• [TUGAS YANG DIBERIKAN]
Tentukan apakah setiap pernyataan berikut sesuai dengan teks tentang kunjungan ke rumah Pak Arief Budiman. Jawab ya atau tidak, lalu kutip kata-kata penentu dari teks apa adanya.
1. Gerbang rumah Pak Arief dalam keadaan tertutup saat hendak dibuka.
2. Menurut penjaga, Bu Leila tidak bisa ditemui tanpa janji terlebih dahulu.
3. Bu Leila menemui para tamu dalam waktu yang lama.

Pas ke rumah Pak Arief Budiman, bapak paruh baya yang mengantarku tipe orang yang hobi bercerita. Dia akan menceritakan banyak hal melebihi apa yang kuminta, termasuk soal tokoh-tokoh di Salatiga hingga Pak Arief. Siang menuju sore itu, depan rumah Pak Arief sepi, si bapak memanggil-manggil tapi tak ada yang keluar sampai kami ke belakang rumah dan ketemu tetangga di sana yang bilang untuk lewat depan saja.

Makam Arief Budiman
Si bapak kemudian membuka gerbangnya yang ternyata tak ditutup. Selintas melihat wajah rumah Pak Arief memang mengagumkan, bangunan ini tak mengubah sama sekali geografi asal yang tanahnya tak merata, bukan diurug tapi memberi bentuk alternatif lain yang lebih alami. Kami bertemu dengan seorang laki-laki yang menjaga ruang depan dekat ruangan yang sepertinya diperuntukkan sebagai garasi.

Si bapak mengatakan keinginan kami untuk berkunjung ke rumah Pak Arief dan jika diperkenankan bisa bertemu dengan istri Pak Arief, Bu Leila Chairani. Si penjaga itu pun bilang, Bu Leila tak bisa ditemui kalau tidak ada janji terlebih dulu. Lalu si bapak melakukan lobi, tolong dibilangkan pada Bu Leila dulu. Akhirnya setelah menunggu, Bu Leila bersedia menemui kami, tapi tak lama karena beliau akan pergi check up ke dokter.

Baris dari kumpulan data:

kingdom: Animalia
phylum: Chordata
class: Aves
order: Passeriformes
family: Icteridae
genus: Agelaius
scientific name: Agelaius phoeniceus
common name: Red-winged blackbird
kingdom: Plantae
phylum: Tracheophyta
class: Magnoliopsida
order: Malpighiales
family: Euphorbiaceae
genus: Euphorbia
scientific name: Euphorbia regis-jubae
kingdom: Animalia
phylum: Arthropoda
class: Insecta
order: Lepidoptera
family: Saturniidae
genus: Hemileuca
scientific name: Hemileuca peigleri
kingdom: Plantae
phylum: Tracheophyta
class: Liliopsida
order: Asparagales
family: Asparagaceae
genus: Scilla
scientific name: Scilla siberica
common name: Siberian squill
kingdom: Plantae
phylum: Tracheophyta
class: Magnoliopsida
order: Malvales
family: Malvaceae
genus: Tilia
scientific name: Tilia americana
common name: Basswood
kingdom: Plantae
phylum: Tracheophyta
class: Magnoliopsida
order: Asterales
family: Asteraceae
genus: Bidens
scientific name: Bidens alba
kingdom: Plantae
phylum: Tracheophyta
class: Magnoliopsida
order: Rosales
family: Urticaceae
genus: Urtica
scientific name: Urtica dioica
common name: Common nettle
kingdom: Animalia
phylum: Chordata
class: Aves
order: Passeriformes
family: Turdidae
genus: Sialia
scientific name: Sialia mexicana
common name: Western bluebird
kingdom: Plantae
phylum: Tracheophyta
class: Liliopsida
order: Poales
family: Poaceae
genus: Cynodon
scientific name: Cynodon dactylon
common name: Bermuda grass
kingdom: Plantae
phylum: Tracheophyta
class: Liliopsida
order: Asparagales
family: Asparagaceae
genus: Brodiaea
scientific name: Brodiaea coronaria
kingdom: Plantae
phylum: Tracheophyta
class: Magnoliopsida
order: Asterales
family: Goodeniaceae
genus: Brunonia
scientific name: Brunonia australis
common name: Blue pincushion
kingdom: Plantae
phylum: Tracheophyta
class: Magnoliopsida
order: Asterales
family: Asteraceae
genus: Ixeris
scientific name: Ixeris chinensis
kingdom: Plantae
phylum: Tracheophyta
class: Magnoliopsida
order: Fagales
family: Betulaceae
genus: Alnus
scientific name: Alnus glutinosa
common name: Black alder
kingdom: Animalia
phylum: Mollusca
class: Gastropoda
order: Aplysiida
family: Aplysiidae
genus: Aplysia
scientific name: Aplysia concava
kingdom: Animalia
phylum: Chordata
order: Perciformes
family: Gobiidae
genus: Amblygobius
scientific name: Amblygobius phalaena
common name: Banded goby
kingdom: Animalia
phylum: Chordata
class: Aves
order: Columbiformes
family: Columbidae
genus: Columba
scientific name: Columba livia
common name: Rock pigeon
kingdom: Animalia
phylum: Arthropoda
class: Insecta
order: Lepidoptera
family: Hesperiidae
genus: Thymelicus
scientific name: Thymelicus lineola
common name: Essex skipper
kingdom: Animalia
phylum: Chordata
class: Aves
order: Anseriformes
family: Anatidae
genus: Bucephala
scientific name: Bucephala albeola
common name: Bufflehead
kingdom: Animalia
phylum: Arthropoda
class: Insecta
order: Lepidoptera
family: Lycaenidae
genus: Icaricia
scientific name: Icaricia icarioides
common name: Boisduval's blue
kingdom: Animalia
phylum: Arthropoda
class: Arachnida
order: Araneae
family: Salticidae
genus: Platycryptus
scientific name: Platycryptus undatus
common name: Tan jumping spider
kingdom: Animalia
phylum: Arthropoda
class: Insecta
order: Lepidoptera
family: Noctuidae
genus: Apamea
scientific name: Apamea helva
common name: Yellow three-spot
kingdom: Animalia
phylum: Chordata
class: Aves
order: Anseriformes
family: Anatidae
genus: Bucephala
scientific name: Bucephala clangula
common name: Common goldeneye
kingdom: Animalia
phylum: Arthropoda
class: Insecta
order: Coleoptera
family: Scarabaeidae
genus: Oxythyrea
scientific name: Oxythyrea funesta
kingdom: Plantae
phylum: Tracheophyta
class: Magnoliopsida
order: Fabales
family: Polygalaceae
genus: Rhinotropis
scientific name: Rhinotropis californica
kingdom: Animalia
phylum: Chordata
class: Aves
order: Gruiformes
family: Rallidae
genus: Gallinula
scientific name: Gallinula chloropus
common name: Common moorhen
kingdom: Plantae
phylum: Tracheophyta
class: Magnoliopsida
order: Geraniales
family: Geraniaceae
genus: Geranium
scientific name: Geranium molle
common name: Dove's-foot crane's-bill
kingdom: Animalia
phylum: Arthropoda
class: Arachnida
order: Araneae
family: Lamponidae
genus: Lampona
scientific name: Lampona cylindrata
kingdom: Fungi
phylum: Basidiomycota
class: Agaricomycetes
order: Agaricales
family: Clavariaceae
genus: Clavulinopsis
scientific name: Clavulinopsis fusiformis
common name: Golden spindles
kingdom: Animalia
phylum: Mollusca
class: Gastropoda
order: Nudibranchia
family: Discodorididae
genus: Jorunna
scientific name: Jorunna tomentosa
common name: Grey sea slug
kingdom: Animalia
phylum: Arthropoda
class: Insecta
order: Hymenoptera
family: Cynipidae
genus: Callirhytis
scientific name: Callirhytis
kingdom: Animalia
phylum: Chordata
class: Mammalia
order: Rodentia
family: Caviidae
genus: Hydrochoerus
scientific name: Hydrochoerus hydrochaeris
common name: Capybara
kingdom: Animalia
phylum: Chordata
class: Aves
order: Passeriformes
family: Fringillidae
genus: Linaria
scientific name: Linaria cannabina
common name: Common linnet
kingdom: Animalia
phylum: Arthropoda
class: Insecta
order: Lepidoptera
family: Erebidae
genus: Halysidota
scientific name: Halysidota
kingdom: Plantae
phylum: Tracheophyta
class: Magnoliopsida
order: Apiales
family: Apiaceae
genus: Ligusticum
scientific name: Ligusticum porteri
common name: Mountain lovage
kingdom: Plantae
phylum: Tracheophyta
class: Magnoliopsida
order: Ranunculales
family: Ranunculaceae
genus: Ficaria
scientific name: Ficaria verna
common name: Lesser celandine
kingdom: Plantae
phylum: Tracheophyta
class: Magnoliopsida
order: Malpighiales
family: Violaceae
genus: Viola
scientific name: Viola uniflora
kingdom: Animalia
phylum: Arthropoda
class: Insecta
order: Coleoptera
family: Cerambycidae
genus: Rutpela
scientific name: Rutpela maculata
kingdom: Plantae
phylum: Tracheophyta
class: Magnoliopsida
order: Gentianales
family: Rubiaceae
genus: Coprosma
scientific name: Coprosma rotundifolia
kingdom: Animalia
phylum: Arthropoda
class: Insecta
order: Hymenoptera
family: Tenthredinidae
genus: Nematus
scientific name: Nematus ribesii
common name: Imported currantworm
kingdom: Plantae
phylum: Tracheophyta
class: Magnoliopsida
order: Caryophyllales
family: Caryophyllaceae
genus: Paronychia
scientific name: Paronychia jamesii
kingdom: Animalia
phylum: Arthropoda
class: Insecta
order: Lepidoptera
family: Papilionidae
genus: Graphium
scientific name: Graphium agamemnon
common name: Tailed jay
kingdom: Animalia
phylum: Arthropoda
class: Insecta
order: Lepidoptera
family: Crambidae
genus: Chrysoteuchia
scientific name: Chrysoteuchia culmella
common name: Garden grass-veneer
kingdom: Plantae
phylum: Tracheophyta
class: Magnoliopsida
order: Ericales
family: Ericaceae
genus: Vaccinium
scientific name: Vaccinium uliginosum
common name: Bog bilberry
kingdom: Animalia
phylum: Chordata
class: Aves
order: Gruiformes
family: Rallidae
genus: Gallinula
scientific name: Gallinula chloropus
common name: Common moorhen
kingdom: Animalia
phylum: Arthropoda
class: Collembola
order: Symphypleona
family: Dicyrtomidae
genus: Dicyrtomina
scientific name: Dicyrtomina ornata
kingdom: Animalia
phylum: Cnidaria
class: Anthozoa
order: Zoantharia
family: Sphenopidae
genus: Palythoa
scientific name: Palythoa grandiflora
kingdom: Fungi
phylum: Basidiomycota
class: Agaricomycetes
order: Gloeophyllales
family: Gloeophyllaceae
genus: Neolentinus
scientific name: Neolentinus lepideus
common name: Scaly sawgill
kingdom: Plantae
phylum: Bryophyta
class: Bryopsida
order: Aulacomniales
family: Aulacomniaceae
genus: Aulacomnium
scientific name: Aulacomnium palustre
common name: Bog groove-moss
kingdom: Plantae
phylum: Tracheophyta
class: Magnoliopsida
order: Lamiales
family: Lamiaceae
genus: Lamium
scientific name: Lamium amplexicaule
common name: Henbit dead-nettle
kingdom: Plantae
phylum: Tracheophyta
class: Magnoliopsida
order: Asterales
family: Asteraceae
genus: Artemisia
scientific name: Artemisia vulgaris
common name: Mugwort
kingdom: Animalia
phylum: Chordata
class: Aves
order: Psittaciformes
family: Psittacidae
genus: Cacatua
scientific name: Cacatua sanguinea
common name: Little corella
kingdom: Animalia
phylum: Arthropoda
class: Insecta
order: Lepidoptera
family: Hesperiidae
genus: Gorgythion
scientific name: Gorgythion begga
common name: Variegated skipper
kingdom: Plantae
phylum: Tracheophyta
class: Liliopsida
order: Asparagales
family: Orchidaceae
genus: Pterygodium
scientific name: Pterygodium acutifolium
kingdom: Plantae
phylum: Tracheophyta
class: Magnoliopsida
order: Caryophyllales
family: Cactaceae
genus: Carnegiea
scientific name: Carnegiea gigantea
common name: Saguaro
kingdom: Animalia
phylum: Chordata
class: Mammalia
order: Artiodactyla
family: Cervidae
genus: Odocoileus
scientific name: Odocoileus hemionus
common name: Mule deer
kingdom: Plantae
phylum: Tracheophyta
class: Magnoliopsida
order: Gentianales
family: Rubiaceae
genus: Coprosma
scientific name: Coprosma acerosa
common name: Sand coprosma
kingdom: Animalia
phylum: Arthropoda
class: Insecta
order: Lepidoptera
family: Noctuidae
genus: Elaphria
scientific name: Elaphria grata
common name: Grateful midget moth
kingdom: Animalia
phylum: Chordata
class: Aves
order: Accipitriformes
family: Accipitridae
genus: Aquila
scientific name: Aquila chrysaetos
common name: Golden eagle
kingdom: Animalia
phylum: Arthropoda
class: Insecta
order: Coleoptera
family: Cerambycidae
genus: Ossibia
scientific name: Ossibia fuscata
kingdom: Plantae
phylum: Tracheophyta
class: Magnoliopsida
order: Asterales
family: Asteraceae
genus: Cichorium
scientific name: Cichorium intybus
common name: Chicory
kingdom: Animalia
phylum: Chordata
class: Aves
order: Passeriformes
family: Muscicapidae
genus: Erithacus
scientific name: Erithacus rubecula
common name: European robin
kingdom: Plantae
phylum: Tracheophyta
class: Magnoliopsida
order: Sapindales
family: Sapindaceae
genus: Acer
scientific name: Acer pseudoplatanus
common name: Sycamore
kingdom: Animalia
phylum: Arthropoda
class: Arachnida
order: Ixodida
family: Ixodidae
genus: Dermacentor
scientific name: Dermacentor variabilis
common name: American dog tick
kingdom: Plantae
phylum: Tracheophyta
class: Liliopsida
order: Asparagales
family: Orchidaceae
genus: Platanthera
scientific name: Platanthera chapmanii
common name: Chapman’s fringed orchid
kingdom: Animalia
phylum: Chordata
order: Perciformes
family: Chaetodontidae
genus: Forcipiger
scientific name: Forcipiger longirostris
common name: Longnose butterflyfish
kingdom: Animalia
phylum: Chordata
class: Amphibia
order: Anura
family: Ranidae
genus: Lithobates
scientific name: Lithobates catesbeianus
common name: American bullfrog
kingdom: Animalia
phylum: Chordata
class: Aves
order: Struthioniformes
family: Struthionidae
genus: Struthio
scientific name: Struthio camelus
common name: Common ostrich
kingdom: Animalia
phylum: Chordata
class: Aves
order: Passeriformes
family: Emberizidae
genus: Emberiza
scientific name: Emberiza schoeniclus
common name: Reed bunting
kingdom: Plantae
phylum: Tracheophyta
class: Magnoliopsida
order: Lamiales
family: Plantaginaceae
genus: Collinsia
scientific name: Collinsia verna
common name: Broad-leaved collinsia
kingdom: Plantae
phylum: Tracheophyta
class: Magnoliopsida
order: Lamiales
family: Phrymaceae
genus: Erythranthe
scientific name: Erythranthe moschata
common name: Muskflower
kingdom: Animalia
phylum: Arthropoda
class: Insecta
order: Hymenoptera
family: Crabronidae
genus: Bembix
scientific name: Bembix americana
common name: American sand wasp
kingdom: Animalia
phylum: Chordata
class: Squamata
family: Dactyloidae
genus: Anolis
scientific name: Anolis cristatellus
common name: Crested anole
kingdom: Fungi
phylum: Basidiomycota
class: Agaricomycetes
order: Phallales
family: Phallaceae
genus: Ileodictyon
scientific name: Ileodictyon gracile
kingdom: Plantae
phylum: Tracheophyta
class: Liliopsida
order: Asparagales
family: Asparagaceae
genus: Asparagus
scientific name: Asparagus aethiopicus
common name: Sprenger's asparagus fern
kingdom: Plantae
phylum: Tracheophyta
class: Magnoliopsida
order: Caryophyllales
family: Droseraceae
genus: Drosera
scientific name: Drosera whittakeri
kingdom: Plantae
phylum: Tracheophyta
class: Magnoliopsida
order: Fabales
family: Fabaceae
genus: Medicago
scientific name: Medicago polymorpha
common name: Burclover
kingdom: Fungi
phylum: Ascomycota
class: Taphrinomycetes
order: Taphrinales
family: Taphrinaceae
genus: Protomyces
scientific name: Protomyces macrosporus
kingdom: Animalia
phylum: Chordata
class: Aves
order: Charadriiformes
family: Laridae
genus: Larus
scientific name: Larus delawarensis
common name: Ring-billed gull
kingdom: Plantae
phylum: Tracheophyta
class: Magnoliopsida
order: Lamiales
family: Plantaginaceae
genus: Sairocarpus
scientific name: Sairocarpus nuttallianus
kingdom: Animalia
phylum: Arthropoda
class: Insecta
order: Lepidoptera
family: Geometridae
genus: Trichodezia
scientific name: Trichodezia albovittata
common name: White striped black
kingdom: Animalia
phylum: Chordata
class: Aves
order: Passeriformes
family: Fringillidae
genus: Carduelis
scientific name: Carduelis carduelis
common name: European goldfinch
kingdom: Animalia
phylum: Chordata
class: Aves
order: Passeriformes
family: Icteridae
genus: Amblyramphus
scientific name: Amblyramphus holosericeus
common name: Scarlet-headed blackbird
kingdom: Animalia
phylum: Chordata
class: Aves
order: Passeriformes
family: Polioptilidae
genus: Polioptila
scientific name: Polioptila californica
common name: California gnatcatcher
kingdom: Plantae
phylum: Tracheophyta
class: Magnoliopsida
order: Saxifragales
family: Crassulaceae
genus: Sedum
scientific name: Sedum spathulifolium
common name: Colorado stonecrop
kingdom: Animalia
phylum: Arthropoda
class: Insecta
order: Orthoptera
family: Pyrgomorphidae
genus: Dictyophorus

• [HASIL LATIHAN]
1. Tidak: "membuka gerbangnya yang ternyata tak ditutup"
2. Ya: "Bu Leila tak bisa ditemui kalau tidak ada janji terlebih dulu"
3. Tidak: "tapi tak lama karena beliau akan pergi check up ke dokter"